Entries linking to soap-bubble
Old English sape "soap, salve" (originally a reddish hair dye used by Germanic warriors to give a frightening appearance), from Proto-Germanic *saipon "dripping thing, resin" (source also of Middle Low German sepe, West Frisian sjippe, Dutch zeep, Old High German seiffa, German seife "soap," Old High German seifar "foam," Old English sipian "to drip"), from PIE *soi-bon-, from root *seib- "to pour out, drip, trickle" (perhaps also the source also of Latin sebum "tallow, suet, grease").
Romans and Greeks used oil to clean skin; the Romance words for "soap" (Italian sapone, French savon, Spanish jabon) are from Late Latin sapo "pomade for coloring the hair" (first mentioned in Pliny), which is a Germanic loan-word, as is Finnish saippua. The meaning "flattery" is recorded from 1853.
Soap opera is recorded from 1939, as a disparaging reference to daytime radio dramas sponsored by soap manufacturers.

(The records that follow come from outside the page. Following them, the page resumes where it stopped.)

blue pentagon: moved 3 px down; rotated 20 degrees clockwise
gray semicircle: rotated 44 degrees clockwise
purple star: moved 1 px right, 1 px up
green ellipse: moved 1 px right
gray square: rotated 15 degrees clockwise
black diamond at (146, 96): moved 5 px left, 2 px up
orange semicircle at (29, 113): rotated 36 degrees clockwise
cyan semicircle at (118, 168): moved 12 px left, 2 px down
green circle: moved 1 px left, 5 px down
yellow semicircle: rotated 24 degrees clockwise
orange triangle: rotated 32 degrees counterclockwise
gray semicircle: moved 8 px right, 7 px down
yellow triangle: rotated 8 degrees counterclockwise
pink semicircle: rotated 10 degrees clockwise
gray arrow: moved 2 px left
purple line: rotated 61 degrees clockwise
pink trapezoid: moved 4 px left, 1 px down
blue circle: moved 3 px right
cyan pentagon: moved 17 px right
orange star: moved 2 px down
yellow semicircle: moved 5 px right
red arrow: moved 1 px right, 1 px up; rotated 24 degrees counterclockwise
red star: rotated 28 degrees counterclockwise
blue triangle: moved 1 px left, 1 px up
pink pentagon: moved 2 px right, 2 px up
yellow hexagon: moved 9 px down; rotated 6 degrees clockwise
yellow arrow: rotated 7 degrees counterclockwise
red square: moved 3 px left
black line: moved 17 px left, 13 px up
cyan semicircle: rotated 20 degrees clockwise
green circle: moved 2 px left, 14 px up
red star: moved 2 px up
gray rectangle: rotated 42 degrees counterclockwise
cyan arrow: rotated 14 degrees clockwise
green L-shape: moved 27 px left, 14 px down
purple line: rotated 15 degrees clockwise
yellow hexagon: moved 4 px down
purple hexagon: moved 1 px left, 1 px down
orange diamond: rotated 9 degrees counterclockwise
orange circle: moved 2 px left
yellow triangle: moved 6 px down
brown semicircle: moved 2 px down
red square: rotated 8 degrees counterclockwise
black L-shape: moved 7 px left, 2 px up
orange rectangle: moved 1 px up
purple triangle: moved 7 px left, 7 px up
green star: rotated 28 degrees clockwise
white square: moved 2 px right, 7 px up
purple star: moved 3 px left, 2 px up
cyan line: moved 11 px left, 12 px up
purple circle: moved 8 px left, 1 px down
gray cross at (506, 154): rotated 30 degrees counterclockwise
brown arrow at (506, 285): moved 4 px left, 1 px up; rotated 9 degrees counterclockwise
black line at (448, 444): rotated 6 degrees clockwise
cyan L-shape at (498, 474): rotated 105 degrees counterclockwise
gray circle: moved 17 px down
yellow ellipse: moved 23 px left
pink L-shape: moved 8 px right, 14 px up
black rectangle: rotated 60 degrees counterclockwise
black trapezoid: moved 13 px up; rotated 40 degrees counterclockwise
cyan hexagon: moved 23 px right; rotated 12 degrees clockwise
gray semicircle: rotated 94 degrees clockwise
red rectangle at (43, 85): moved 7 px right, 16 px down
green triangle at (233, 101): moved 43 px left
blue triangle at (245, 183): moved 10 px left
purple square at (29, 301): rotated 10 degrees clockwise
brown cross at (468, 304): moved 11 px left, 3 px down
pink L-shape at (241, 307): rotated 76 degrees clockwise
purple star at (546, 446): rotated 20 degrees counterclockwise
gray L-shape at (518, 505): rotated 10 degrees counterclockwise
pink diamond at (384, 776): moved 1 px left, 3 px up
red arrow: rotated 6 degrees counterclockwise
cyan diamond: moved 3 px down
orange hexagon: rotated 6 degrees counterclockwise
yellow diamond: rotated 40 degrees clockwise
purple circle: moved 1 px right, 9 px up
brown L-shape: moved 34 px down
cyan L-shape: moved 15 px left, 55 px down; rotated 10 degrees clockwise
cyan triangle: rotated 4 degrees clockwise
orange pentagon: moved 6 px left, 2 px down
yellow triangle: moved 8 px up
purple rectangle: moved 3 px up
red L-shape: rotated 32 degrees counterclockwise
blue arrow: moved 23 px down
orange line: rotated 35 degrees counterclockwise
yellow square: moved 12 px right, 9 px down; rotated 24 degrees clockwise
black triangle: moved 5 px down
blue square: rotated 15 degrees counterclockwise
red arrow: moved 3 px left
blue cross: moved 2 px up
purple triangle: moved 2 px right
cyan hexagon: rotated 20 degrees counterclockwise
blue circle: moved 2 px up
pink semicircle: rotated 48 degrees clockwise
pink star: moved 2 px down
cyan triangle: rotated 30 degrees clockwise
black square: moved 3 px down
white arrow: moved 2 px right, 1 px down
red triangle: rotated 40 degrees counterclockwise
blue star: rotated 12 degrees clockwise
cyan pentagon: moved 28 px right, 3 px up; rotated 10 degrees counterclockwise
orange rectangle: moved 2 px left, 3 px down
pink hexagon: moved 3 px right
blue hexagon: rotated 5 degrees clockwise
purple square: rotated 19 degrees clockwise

"small vesicle of water or some other fluid inflated with air or gas," early 14c., perhaps from Middle Dutch bobbel (n.) and/or Middle Low German bubbeln (v.), all probably of echoic origin. Figurative use in reference to anything wanting firmness, substance, or permanence is from 1590s. Specifically in reference to inflated markets or financial schemes originally in South Sea Bubble, which originated c. 1711 and collapsed 1720. Bubble-bath recorded by 1937. Bubble-shell is from 1847.